Artikel 6 Belastingtijdvak

  • 1. In de gevallen waarin de gemeente een ontheffing heeft verleend voor het hebben van het voorwerp of de voorwerpen onder, op of boven voor de openbare dienst bestemde gemeentegrond, is het belastingtijdvak de periode waarvoor de ontheffing is verleend, met dien verstande dat bij een kalenderjaaroverschrijdende geldigheidsduur van de ontheffing het belastingtijdvak gelijk is aan het kalenderjaar.

  • 2. In andere dan de in het eerste lid bedoelde gevallen, is het belastingtijdvak de in het kalenderjaar gelegen aaneengesloten periode gedurende welke het belastbaar feit zich voordoet of heeft voorgedaan.

Artikel 7 Ontstaan belastingschuld en heffing naar tijdsgelang

  • 1. De belastingen zijn verschuldigd bij het begin van het belastingtijdvak of, zo dit later is, bij de aanvang van de belastingplicht.

  • 2. Indien de belastingplicht in de loop van het belastingtijdvak aanvangt zijn de belastingen verschuldigd voor zoveel twaalfde gedeelten van de voor dat jaar verschuldigde belastingen als in dat jaar, na aanvang van de belastingplicht, nog volle kalendermaanden overblijven.

  • 3. Indien de belastingplicht in de loop van het belastingjaar eindigt, bestaat aanspraak op ontheffing voor zoveel twaalfde gedeelten van de voor dat jaar verschuldigde belastingen als er in dat jaar, na het einde van de belastingplicht, nog volle kalendermaanden overblijven.
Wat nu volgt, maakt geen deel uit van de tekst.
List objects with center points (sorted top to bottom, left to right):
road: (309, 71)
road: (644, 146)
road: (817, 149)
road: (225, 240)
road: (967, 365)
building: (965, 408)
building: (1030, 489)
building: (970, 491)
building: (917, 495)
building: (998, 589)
  • 4. De rechten zijn verschuldigd bij aanvang van de dienstverlening.

Artikel 8 Vrijstellingen

  • Geen belastingen en rechten volgens deze verordening worden geheven ter zake van:

  • 1. voorwerpen ten behoeve van percelen waarvan de gemeente krachtens eigendom, bezit of beperkt recht de genothebbende is, met uitzondering van die percelen waarin de gemeentebedrijven worden uitgeoefend en van die welke aan derden zijn verhuurd;

  • 2. voorwerpen welke ingevolge een wettelijk voorschrift moeten worden gedoogd of krachtens privaatrechtelijke overeenkomst kosteloos of tegen een bij of krachtens dat voorschrift of die overeenkomst bepaalde vergoeding moeten worden gedoogd;

  • 3. voorwerpen waarvoor uit andere hoofde betaling aan de gemeente moet geschieden, met uitzondering betalingen in het kader van de reclamebelasting.

  • 4. voorwerpen uitsluitend gebezigd voor liefdadige doeleinden. ​

Artikel 9 WIjze van heffing

  • 1. De belastingen, bedoeld in hoofdstuk 1 van de tarieventabel, worden geheven bij wege van aanslag.
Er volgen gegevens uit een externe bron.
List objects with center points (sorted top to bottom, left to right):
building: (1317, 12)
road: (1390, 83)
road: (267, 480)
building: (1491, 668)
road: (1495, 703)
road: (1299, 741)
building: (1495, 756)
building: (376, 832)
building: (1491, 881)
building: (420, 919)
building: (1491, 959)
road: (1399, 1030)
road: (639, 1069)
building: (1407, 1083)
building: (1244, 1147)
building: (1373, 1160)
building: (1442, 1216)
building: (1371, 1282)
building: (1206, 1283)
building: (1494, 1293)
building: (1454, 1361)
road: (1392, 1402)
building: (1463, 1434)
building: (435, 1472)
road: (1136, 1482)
  • 2. De rechten, bedoeld in hoofdstuk 2 van de tarieventabel, worden geheven bij wege van een gedagtekende schriftelijke kennisgeving, waaronder mede wordt begrepen een nota of andere schriftuur.

Artikel 10 Termijnen van betaling

  • 1. De aanslag(en) moet(en) worden betaald in twee gelijke termijnen waarvan de eerste vervalt op de laatste dag van de maand volgend op de maand die in de dagtekening van het aanslagbiljet is vermeld en de tweede twee maanden later.
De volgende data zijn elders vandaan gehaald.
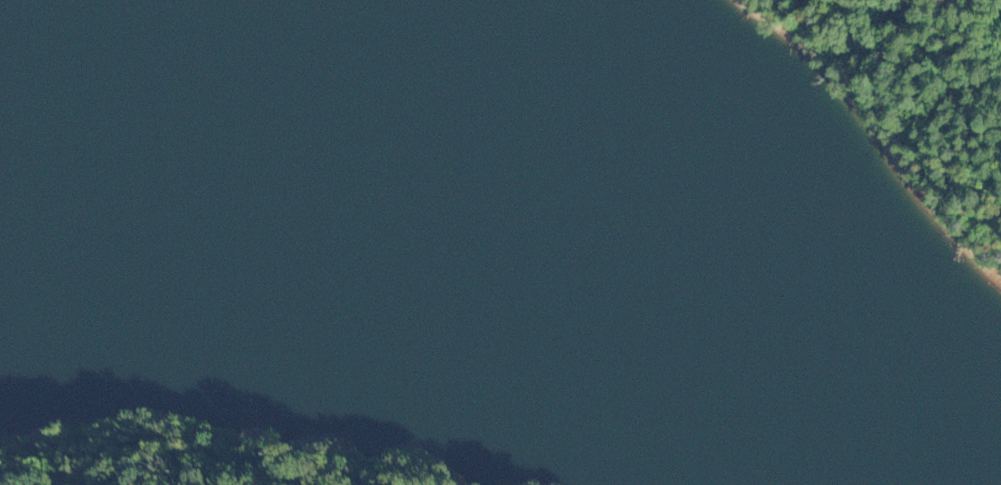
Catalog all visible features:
river: (488, 206)

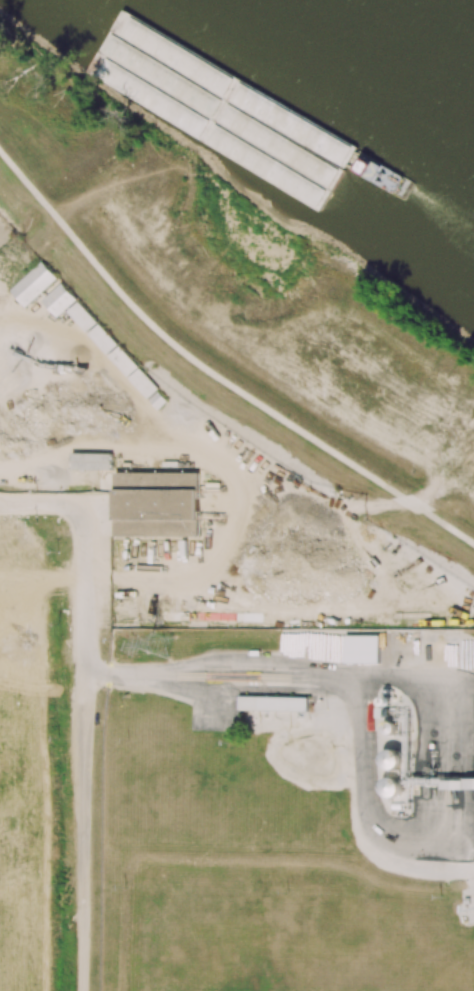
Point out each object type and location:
river: (421, 39)
building: (32, 283)
building: (58, 299)
building: (81, 316)
building: (101, 338)
road: (177, 345)
building: (133, 372)
building: (91, 460)
road: (225, 467)
road: (44, 503)
building: (156, 503)
road: (413, 504)
road: (452, 528)
power tower: (159, 645)
building: (362, 648)
road: (317, 664)
building: (273, 703)
road: (85, 746)
road: (466, 782)
road: (377, 816)

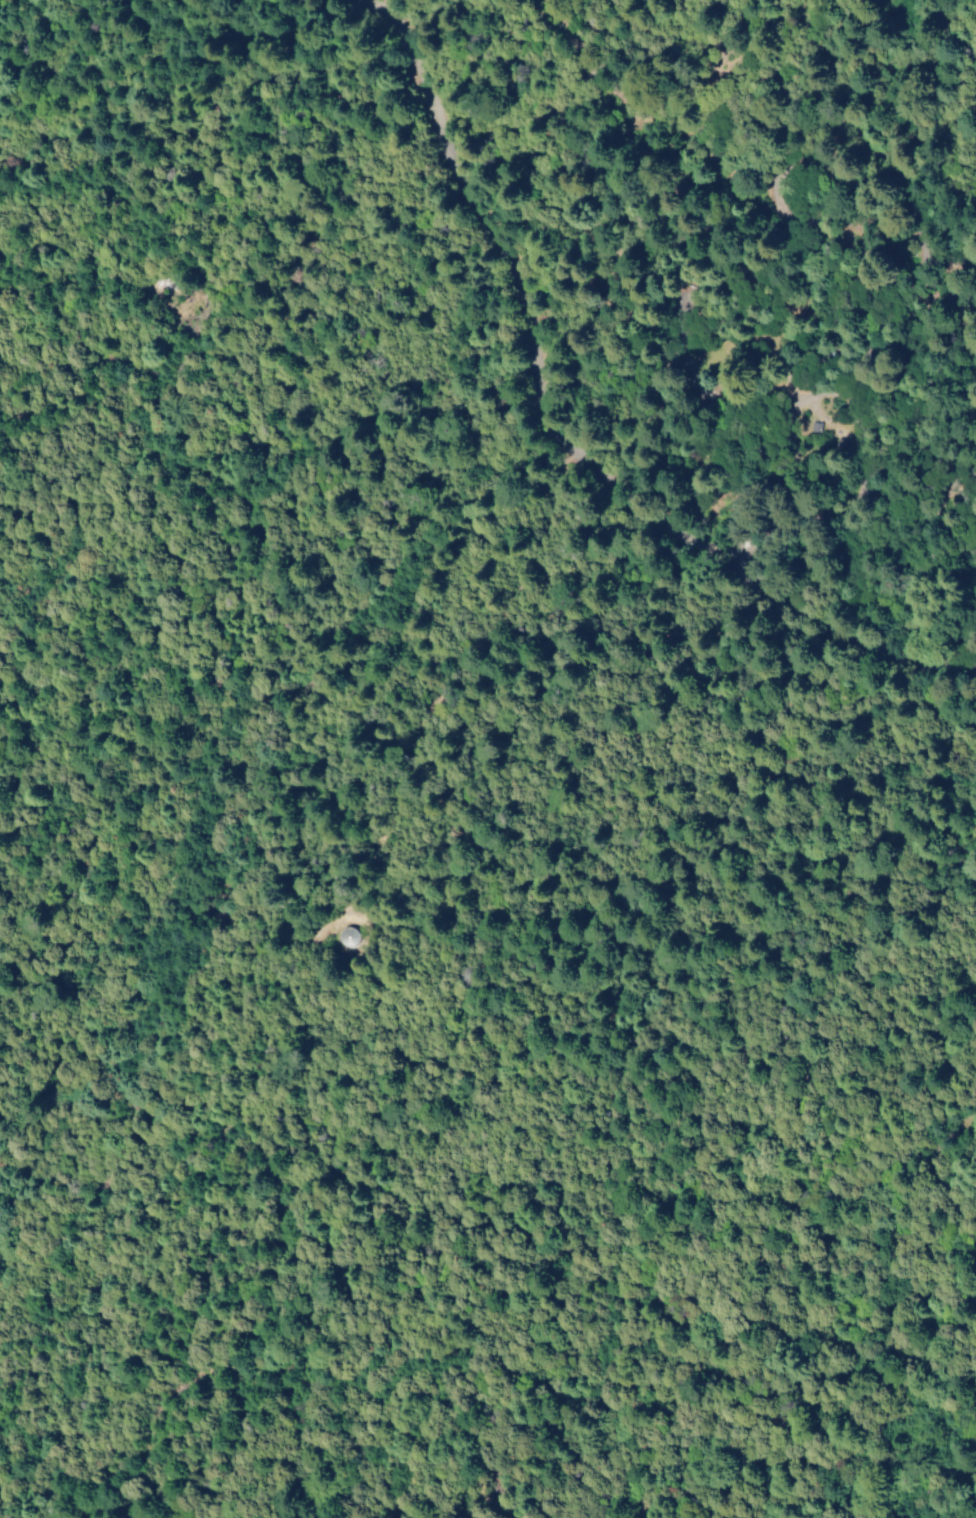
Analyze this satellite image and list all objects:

  • 2. Het bedrag inzake een bestuurlijke boete moet worden betaald in twee gelijke termijnen waarvan de eerste vervalt op de laatste dag van de maand volgend op de maand, die in de dagtekening van het aanslagbiljet is vermeld en de tweede twee maanden later.

  • 3. In afwijking van het eerste en tweede lid moeten, indien een machtiging voor automatische incasso is afgegeven en zolang de verschuldigde bedragen via automatische incasso kunnen worden afgeschreven, de aanslag(en) worden betaald in tien gelijke maandelijkse termijnen waarvan de eerste vervalt op de laatste dag van de maand volgend op die van de dagtekening van het aanslagbiljet en de volgende termijnen telkens een maand later.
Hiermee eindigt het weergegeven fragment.